NO, NO, NO - you are NOT to spend any money on soap or tea!! Or a basket!! ALL MONEY IS TO GO TO THE BRIDE!!! How many times do we have to tell you people - NO GIFTS!! Just cash and gift cards!!!
Just kidding - I would decline this (money grab) invite unless it was a REALLY close relative or friend and you couldn't get out of it.
Good grief, can't people do ANYTHING anymore without holding up their friends and family for donations?
I can see the next one - new baby on the way, please, gift cards only.

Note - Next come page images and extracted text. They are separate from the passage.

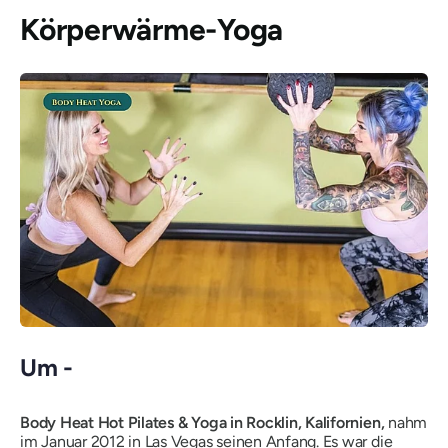
Körperwärme-Yoga
Um -
Body Heat Hot Pilates & Yoga in Rocklin, Kalifornien,
nahm
im Januar 2012 in Las Vegas seinen Anfang. Es war die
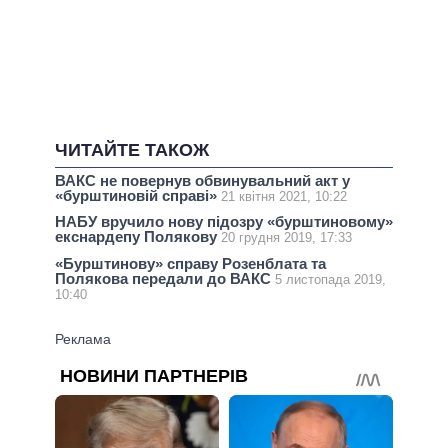
ЧИТАЙТЕ ТАКОЖ
ВАКС не повернув обвинувальний акт у
«бурштиновій справі»
21 квітня 2021, 10:22
НАБУ вручило нову підозру «бурштиновому»
екснардепу Полякову
20 грудня 2019, 17:33
«Бурштинову» справу Розенблата та
Полякова передали до ВАКС
5 листопада 2019,
10:40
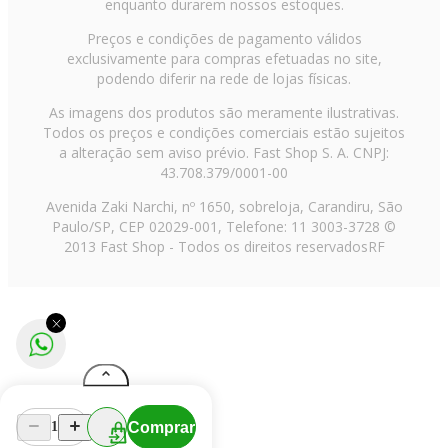
enquanto durarem nossos estoques.
Preços e condições de pagamento válidos
exclusivamente para compras efetuadas no site,
podendo diferir na rede de lojas físicas.
As imagens dos produtos são meramente ilustrativas.
Todos os preços e condições comerciais estão sujeitos
a alteração sem aviso prévio. Fast Shop S. A. CNPJ:
43.708.379/0001-00
Avenida Zaki Narchi, nº 1650, sobreloja, Carandiru, São
Paulo/SP, CEP 02029-001, Telefone: 11 3003-3728 ©
2013 Fast Shop - Todos os direitos reservados
RF
Comprar
1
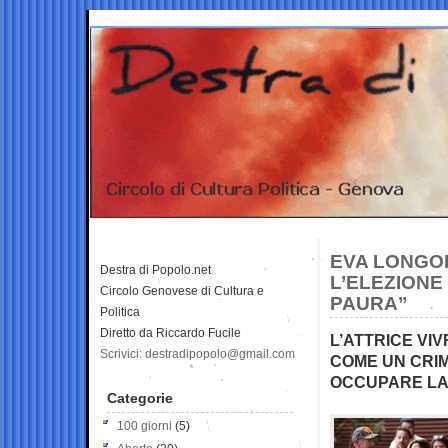
EVA LONGOR
Destra di Popolo.net
L’ELEZIONE
Circolo Genovese di Cultura e
PAURA”
Politica
Diretto da Riccardo Fucile
L’ATTRICE VIV
Scrivici: destradipopolo@gmail.com
COME UN CRI
OCCUPARE LA 
Categorie
100 giorni
(5)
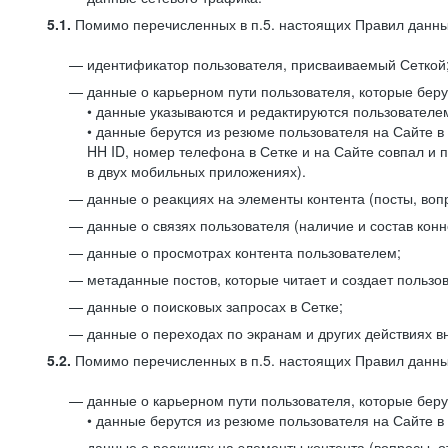
5.1.
Помимо перечисленных в п.5. настоящих Правил данных
идентификатор пользователя, присваиваемый Сеткой
данные о карьерном пути пользователя, которые берут
• данные указываются и редактируются пользователем
• данные берутся из резюме пользователя на Сайте в
HH ID, номер телефона в Сетке и на Сайте совпал и 
в двух мобильных приложениях).
данные о реакциях на элементы контента (посты, вопр
данные о связях пользователя (наличие и состав конн
данные о просмотрах контента пользователем;
метаданные постов, которые читает и создает пользов
данные о поисковых запросах в Сетке;
данные о переходах по экранам и других действиях в
5.2.
Помимо перечисленных в п.5. настоящих Правил данных
данные о карьерном пути пользователя, которые берут
• данные берутся из резюме пользователя на Сайте в 
данные о реакциях на элементы контента (вопросы, о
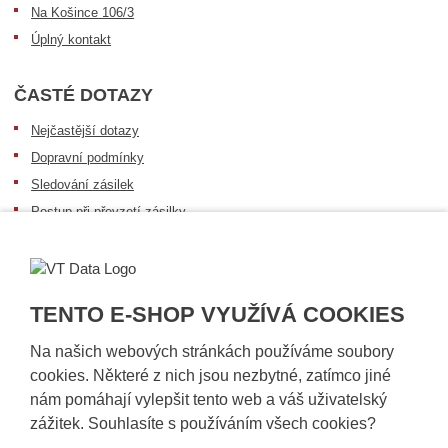
Na Košince 106/3
Úplný kontakt
ČASTÉ DOTAZY
Nejčastější dotazy
Dopravní podmínky
Sledování zásilek
Postup při převzetí zásilky
Informace k dostupnosti zboží
Obecné informace
TENTO E-SHOP VYUŽÍVÁ COOKIES
Na našich webových stránkách používáme soubory
cookies. Některé z nich jsou nezbytné, zatímco jiné
nám pomáhají vylepšit tento web a váš uživatelský
zážitek. Souhlasíte s používáním všech cookies?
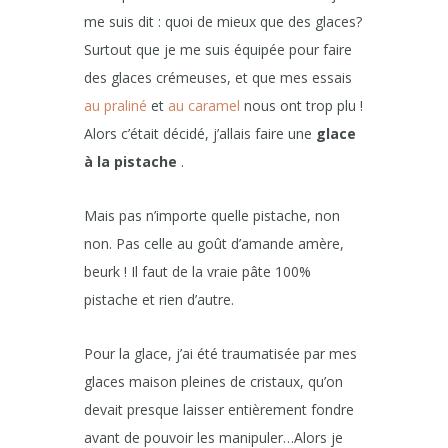
me suis dit : quoi de mieux que des glaces?
Surtout que je me suis équipée pour faire
des glaces crémeuses, et que mes essais
au praliné
et
au caramel
nous ont trop plu !
Alors c’était décidé, j’allais faire une
glace
à la pistache
.
Mais pas n’importe quelle pistache, non
non. Pas celle au goût d’amande amère,
beurk ! Il faut de la vraie pâte 100%
pistache et rien d’autre.
Pour la glace, j’ai été traumatisée par mes
glaces maison pleines de cristaux, qu’on
devait presque laisser entièrement fondre
avant de pouvoir les manipuler…Alors je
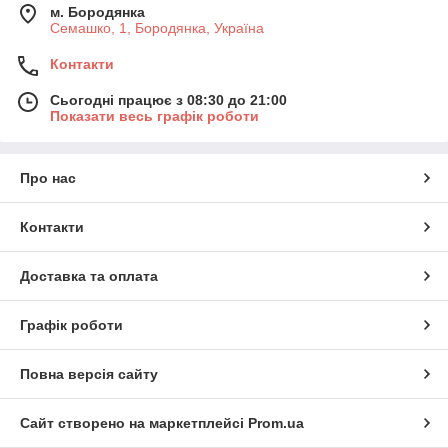
м. Бородянка
Семашко, 1, Бородянка, Україна
Контакти
Сьогодні працює з 08:30 до 21:00
Показати весь графік роботи
Про нас
Контакти
Доставка та оплата
Графік роботи
Повна версія сайту
Сайт створено на маркетплейсі
Prom.ua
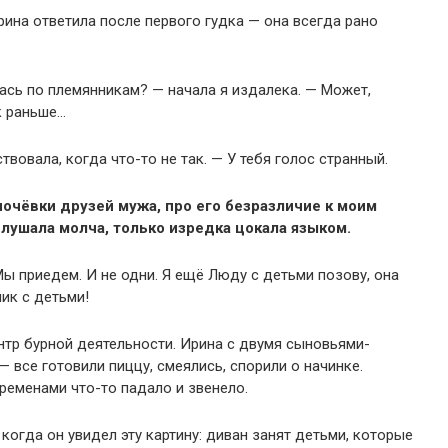
рина ответила после первого гудка — она всегда рано
лась по племянникам? — начала я издалека. — Может,
к раньше…
твовала, когда что-то не так. — У тебя голос странный.
ночёвки друзей мужа, про его безразличие к моим
слушала молча, только изредка цокала языком.
Мы приедем. И не одни. Я ещё Люду с детьми позову, она
ик с детьми!
ентр бурной деятельности. Ирина с двумя сыновьями-
 все готовили пиццу, смеялись, спорили о начинке.
временами что-то падало и звенело.
 когда он увидел эту картину: диван занят детьми, которые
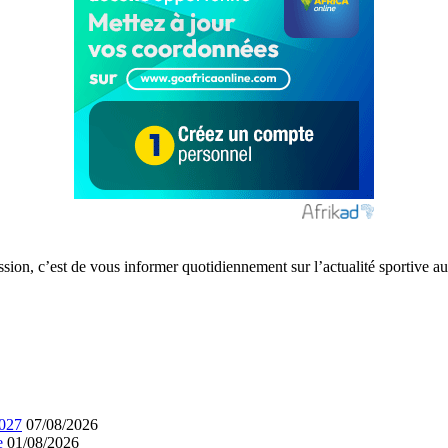
ission, c’est de vous informer quotidiennement sur l’actualité sportive
2027
07/08/2026
e
01/08/2026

I don't understand when people get so up in arms about gift requests, registries, and so on. It's fairly obvious that people are going to get the couple gifts. If you get them something they don't want, they will either return it or regift it, or throw it away. Therefore, these couples are making a request that if you do get them a gift, please get them something they will actually use. Some people think this is fishing for gifts, supposedly the whole reason behind the shower in the first place.
My wife had showers for the wedding and the baby, and we didn't care if we got gifts at all. However, we knew that people typically bring gifts to these things, so we made it relatively clear the things we needed. We had more or less everything we needed for the baby, so we asked for consumables. The people that brought things we already had, they were returned. If people would have just shown up and ate our food, that would have been great, too.

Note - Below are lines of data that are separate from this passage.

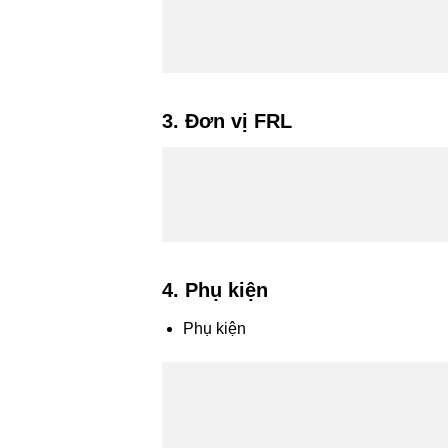
3. Đơn vị FRL
4. Phụ kiện
Phụ kiện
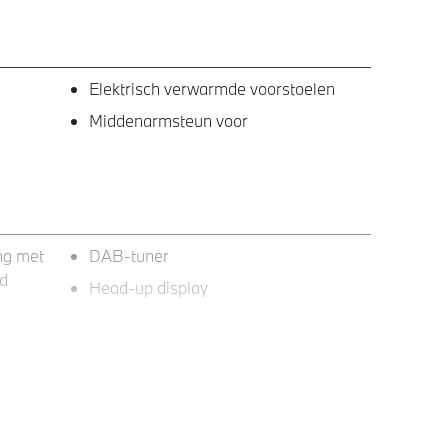
Elektrisch verwarmde voorstoelen
Middenarmsteun voor
ng met
DAB-tuner
id
Head-up display
m
LED-mistlampen voor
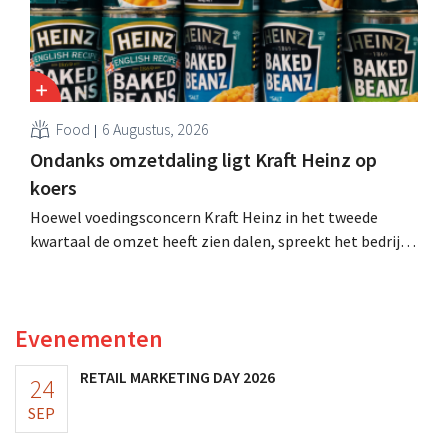
Food
6 Augustus, 2026
Ondanks omzetdaling ligt Kraft Heinz op
koers
Hoewel voedingsconcern Kraft Heinz in het tweede
kwartaal de omzet heeft zien dalen, spreekt het bedrijf
toch van beter dan verwachte resultaten. De
multinational verhoogt de investeringen en de
vooruitzichten.
Evenementen
RETAIL MARKETING DAY 2026
24
SEP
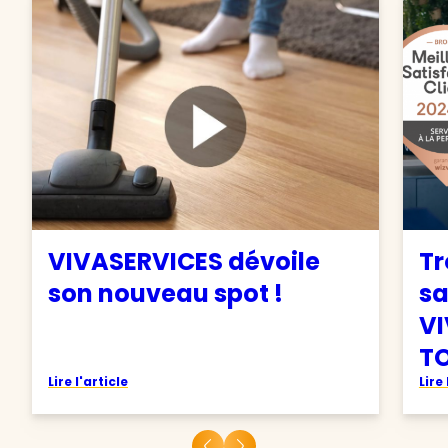
VIVASERVICES dévoile
Tr
son nouveau spot !
sa
VI
TO
Lire l'article
Lire 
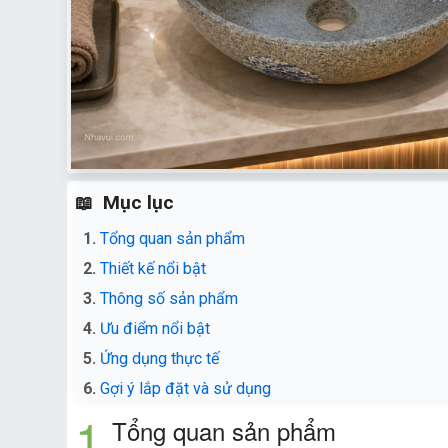
Mục lục
Tổng quan sản phẩm
Thiết kế nổi bật
Thông số sản phẩm
Ưu điểm nổi bật
Ứng dụng thực tế
Gợi ý lắp đặt và sử dụng
Tổng quan sản phẩm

My in-laws got married, and had a pretty cool registry where we got to "buy" them experiences on their honeymoon. They had lived together for some time, didn't need anything, and simply asked their guests to do this instead of getting them gifts. We would have gotten them something, and this pointed us in a direction that was best for the people receiving the gifts.
If you want to bring a gift, and the hosts have asked for something specific, you should honor their request. If you don't want to bring a gift, then don't. Some people have showers to gain items. From what I've experienced, most don't, and simply want to spend the time with their friends and family. Not to mention, most showers are put on by someone other than the couple.
You should probably look inside and try to figure out why you hold so much animosity towards people making these simple requests. Are you giving gifts for the couples to receive, in which case you should cater to their desires, or are you giving gifts for yourself?